「オルクセン王国視察のある陸軍大将 アンファングリア旅団お披露目式」 野生のオルクセン①
星暦八七六年の七月
オークの国「オルクセン王国」で新部隊アンファングリア旅団のお披露目式典が行われることになった。
国王グスタフは勿論、オルクセン軍関係者、各界の要人、そして他国の外交官なども招待されていた。
その中で東洋の島国から来たものもいた。
「閣下、こちらです。」
オルクセン国での大使館一等書記官「青山」に案内されてきた軍服姿の男。
彼の名は山下、はるばるオルクセン王国視察の為にやってきた陸軍大将である。
そのそばには護衛もかねて佐伯陸軍大尉も同行している。
「閣下、ちょうどオルクセン視察の時に新部隊のお披露目に立ち会えて幸運でした。」
山下は青山に案内された席についた。
「うむ、それに先ほどの料理もとってもうまかったぞ。オルクセンの国民は良い王に恵まれているようだ。」
先ほどの会場で出された料理を堪能した山下はその味に大変満足しているようであった。
「閣下、そろそろ来ます。」
オルクセン国歌「オルクセンの栄光」が流れる中、アンファングリア旅団が隊列を組んで式典会場にやってきた。

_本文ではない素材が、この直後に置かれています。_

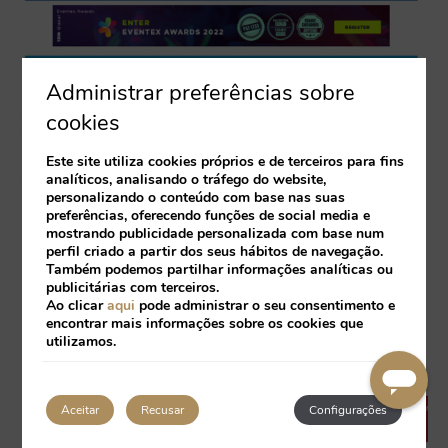
Administrar preferências sobre
cookies
Este site utiliza cookies próprios e de terceiros para fins
analíticos, analisando o tráfego do website,
personalizando o conteúdo com base nas suas
preferências, oferecendo funções de social media e
mostrando publicidade personalizada com base num
perfil criado a partir dos seus hábitos de navegação.
Também podemos partilhar informações analíticas ou
publicitárias com terceiros.
Ao clicar
aqui
pode administrar o seu consentimento e
encontrar mais informações sobre os cookies que
utilizamos.
Aceitar
Recusar
Configurações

アンダリエル少将を先頭に騎兵、山岳猟兵、山砲大隊、工兵と編成された黒エルフの部隊その華麗で優雅な姿を見せてきた。
「美しいですな。」
佐伯大尉はエルフたちの姿に鼻を伸ばしているようだった。
しかしそう思っていた矢先に・・・
【アンファングリア】
彼女たち、アンファングリア旅団の歌だ。
これには歌詞があり、佐伯大尉はある部分を聞いて戦慄した。
「とっとと喰い殺させろ白エルフどもを!」
「佐伯大尉、油断していると彼女たちに喰われてしまうぞ。はははははは!」
(閣下は何もおっしゃらないが、これは明らかにエルフィンドへの敵対の意思だ。あの国の行った愚行をこれでもかと世界に見せつけた。)
青山がこの式典に隠された意図を察していると山下は先ほどまでの笑みを一旦おさめ、真剣な表情に戻った。